Data indicated that the increase was largely supported by firmer domestic demand, as new export business continued to fall markedly in May. Firms said external demand was “weak amid the ongoing pandemic and subsequent public health measures” elsewhere in the world.

“Supply and demand both recovered quickly in the services sector,” Wang Zhe, a senior economist at Caixin Insight Group, which compiles the survey with IHS Markit, said.

“External demand remained sluggish, however, as the pandemic continued raging overseas.”

Service companies are optimistic about business prospects over the next 12 months as restrictions were gradually lifted and demand in the broader economy recovered, he added.
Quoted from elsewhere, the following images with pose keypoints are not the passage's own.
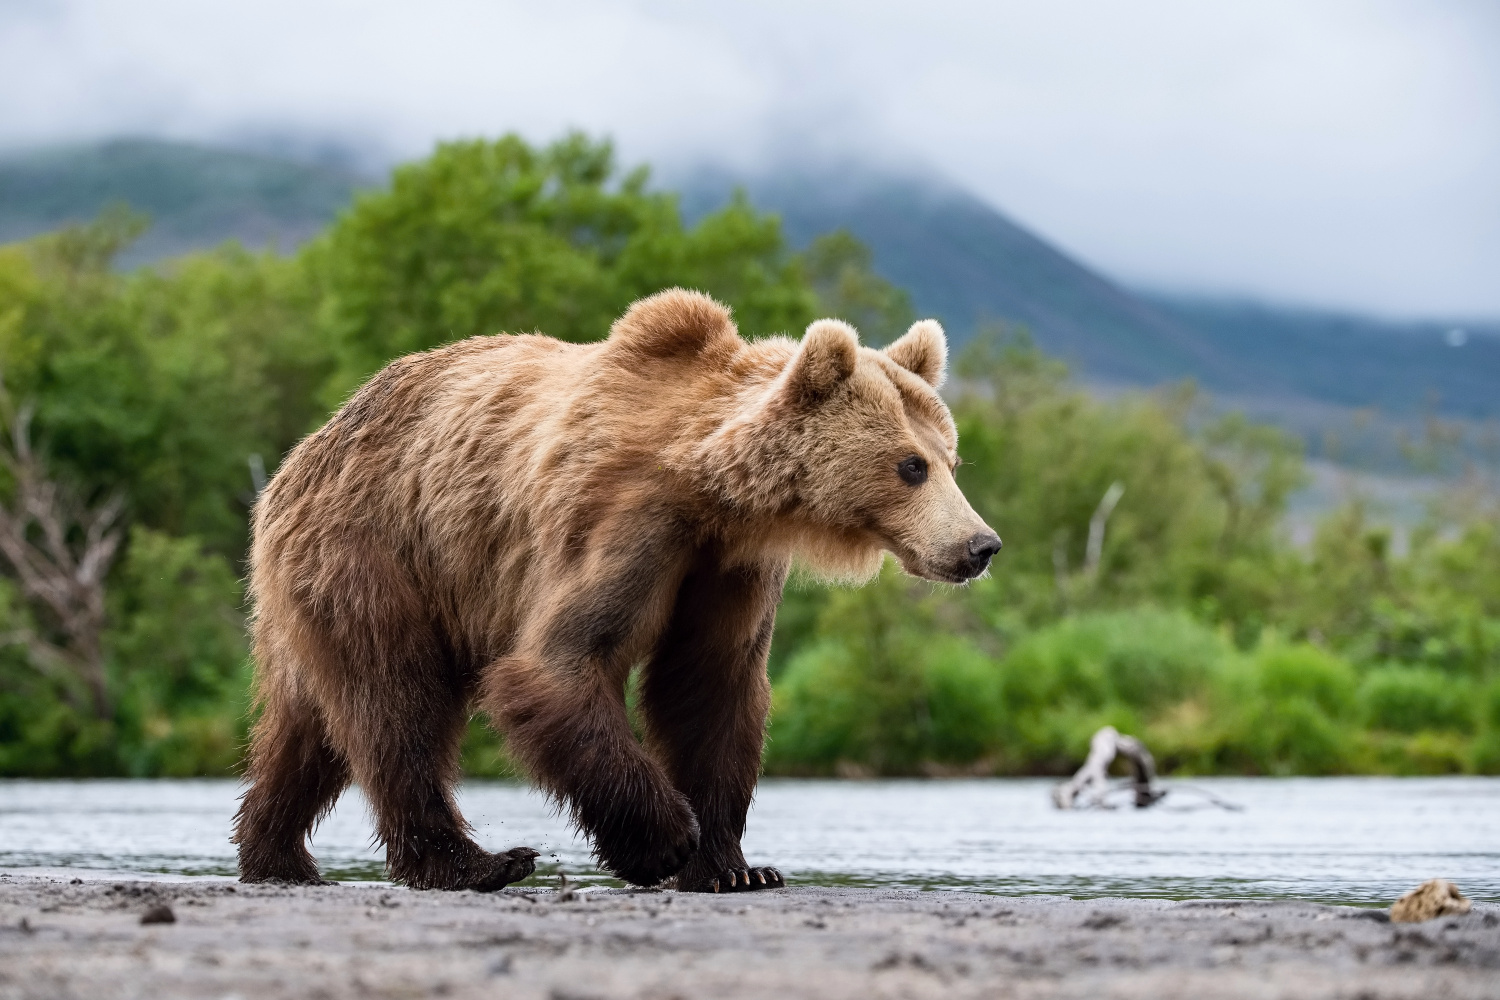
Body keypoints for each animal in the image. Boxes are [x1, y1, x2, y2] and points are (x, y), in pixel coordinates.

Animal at [234, 287, 1002, 893]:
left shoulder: (730, 567)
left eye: (952, 458)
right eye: (910, 465)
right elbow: (557, 664)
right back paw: (477, 862)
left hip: (318, 592)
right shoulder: (627, 522)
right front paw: (666, 841)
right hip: (380, 555)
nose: (980, 545)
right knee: (397, 706)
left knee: (308, 727)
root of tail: (298, 459)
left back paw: (276, 854)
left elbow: (711, 687)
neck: (713, 491)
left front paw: (736, 867)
China, where the Covid-19 outbreak originated, had forced a strict lockdown to curb the spread of the disease. Restrictions on movement and the temporary closure of businesses led to a 6.8 per cent contraction in its economy at the end of the first quarter, the first since quarterly records began.

The Caixin China Composite Output Index – a weighted average of the Manufacturing Output Index and the Services Business Activity Index – also jumped to 54.5 in May from 47.6 in April, driven by a sharp rise in both the manufacturing and service sectors. The rate of growth was the quickest since January 2011.

Overall, new work also rose for the first time in four months. The rise was due to an increase in sales at services companies, as new orders declined slightly across the manufacturing sector.

Efforts to improve efficiency, however, led to a further fall in staffing. Employment trends remained subdued in both sectors amid signs of spare capacity.

“Employment in the services sector remained worrisome,” Mr Wang said. “Most companies in the survey expressed caution about expanding hiring, citing concerns over cutting cost and improving efficiency.”

Backlogs of work fell for the first time in a year. Average input costs fell slightly for the second month running, while efforts to attract new orders led to a further drop in output charges, according to the survey.